- **INSTRUCTIONS FOR THE TASK**: From the data below, extract each line that contains the string "many", and treat uppercase and lowercase letters as different.

- **DATA IN THIS EXERCISE**:
▬▬▬▬▬▬

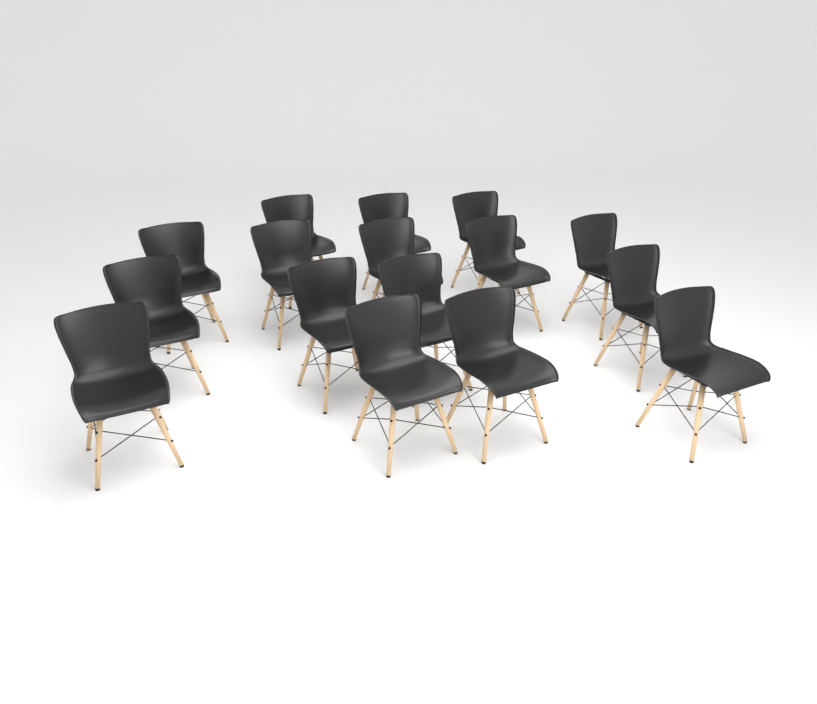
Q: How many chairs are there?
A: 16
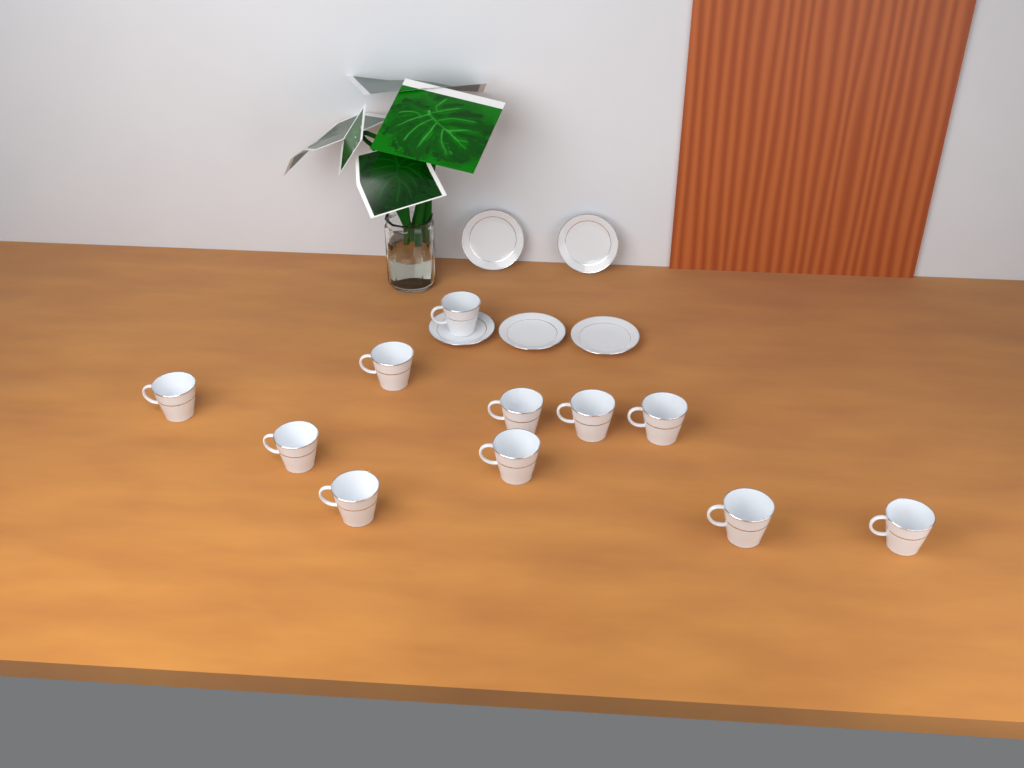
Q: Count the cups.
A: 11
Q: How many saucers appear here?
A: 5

▬▬▬▬▬▬

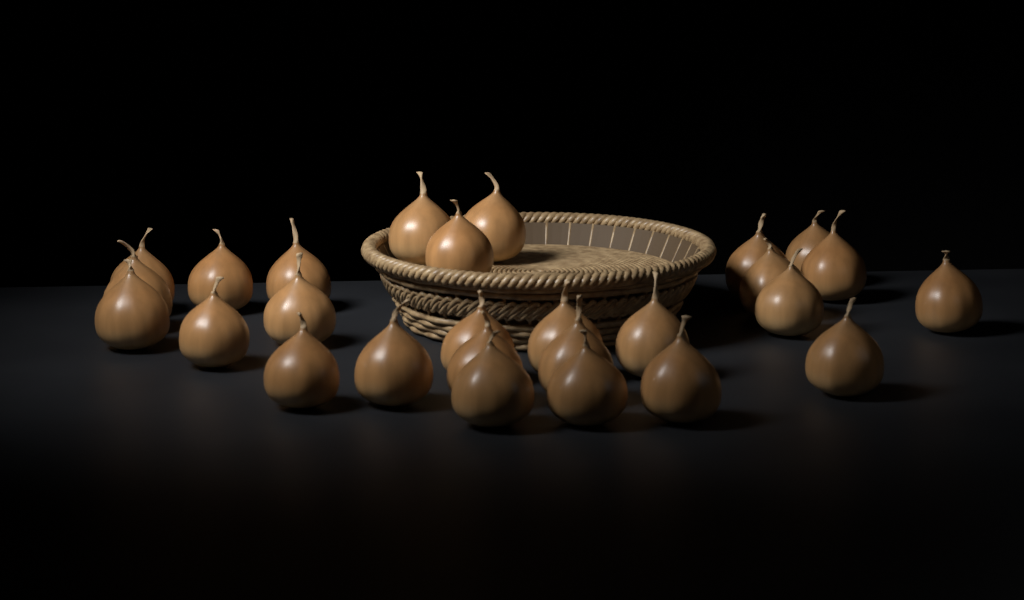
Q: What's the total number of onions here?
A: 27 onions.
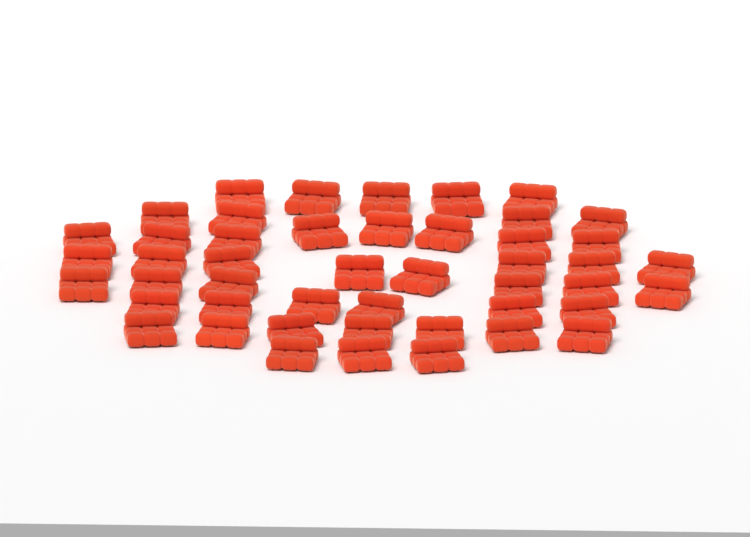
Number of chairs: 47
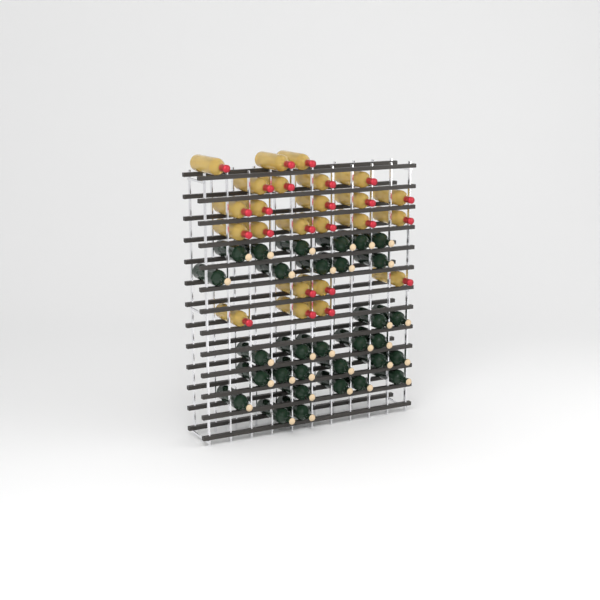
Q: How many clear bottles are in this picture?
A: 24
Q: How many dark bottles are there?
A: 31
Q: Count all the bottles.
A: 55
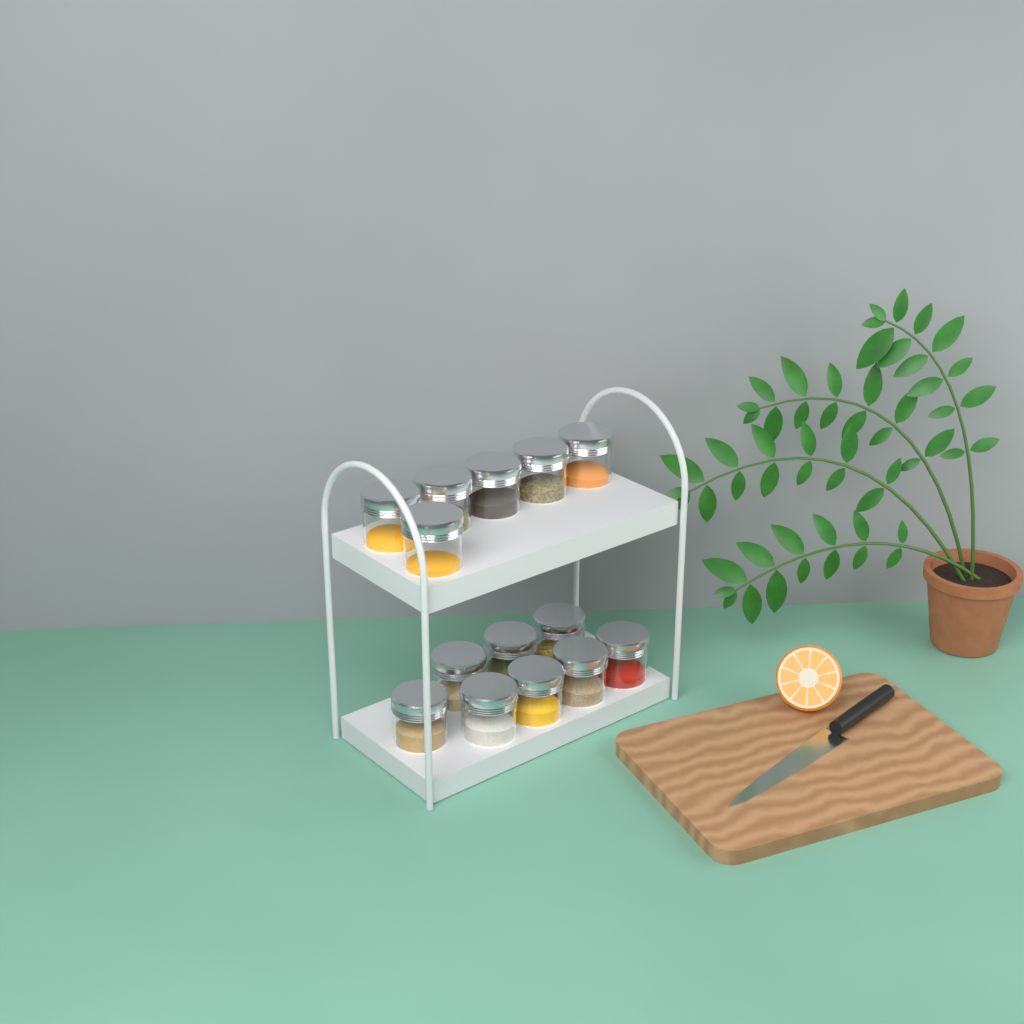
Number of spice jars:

▬▬▬▬▬▬

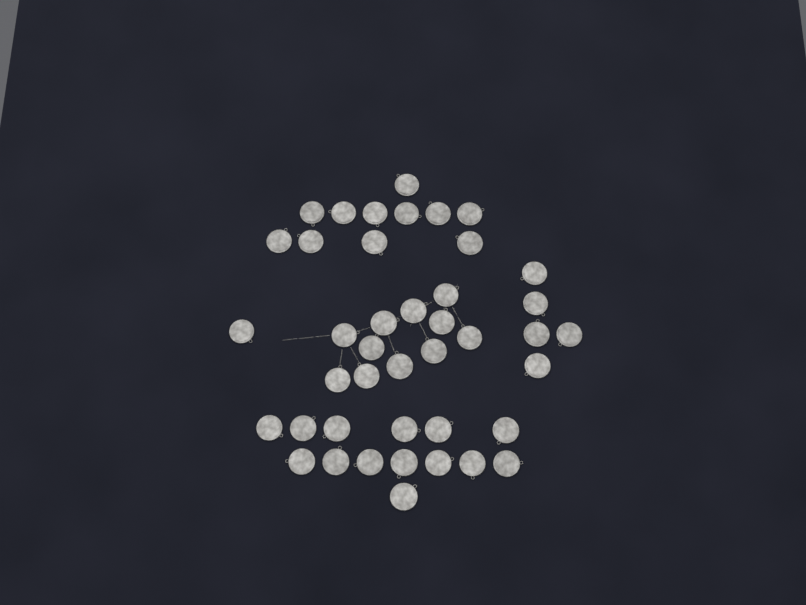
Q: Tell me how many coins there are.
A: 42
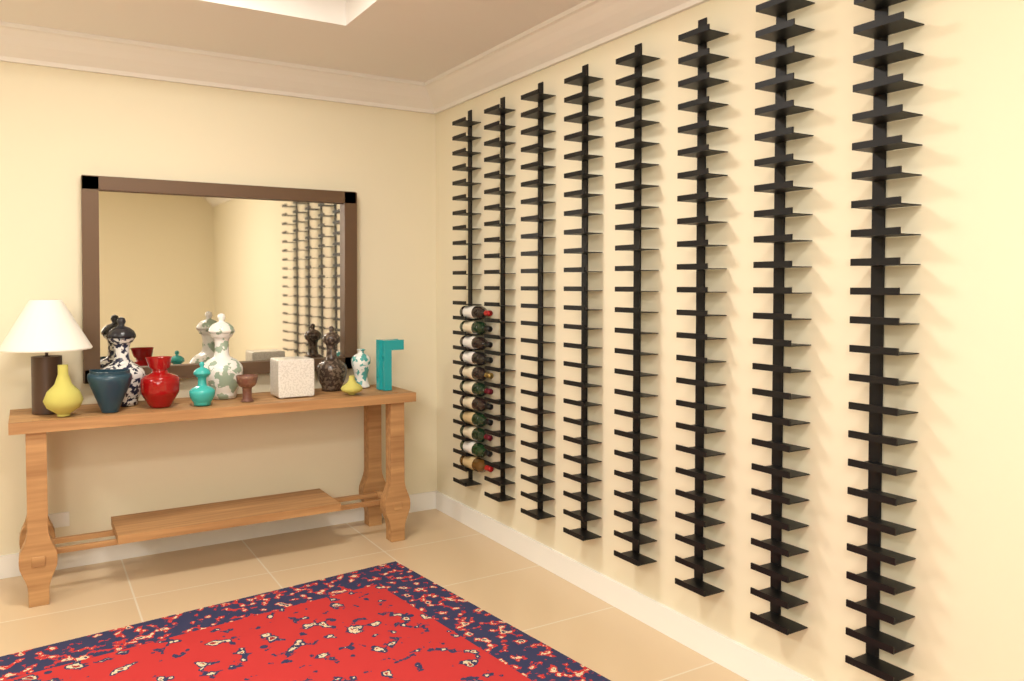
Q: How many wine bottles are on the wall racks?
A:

▬▬▬▬▬▬

- **ANSWER TO THIS EXERCISE**:
Q: How many chairs are there?
Q: How many saucers appear here?
Q: How many clear bottles are in this picture?
Q: How many dark bottles are there?
Q: Tell me how many coins there are.
Q: How many wine bottles are on the wall racks?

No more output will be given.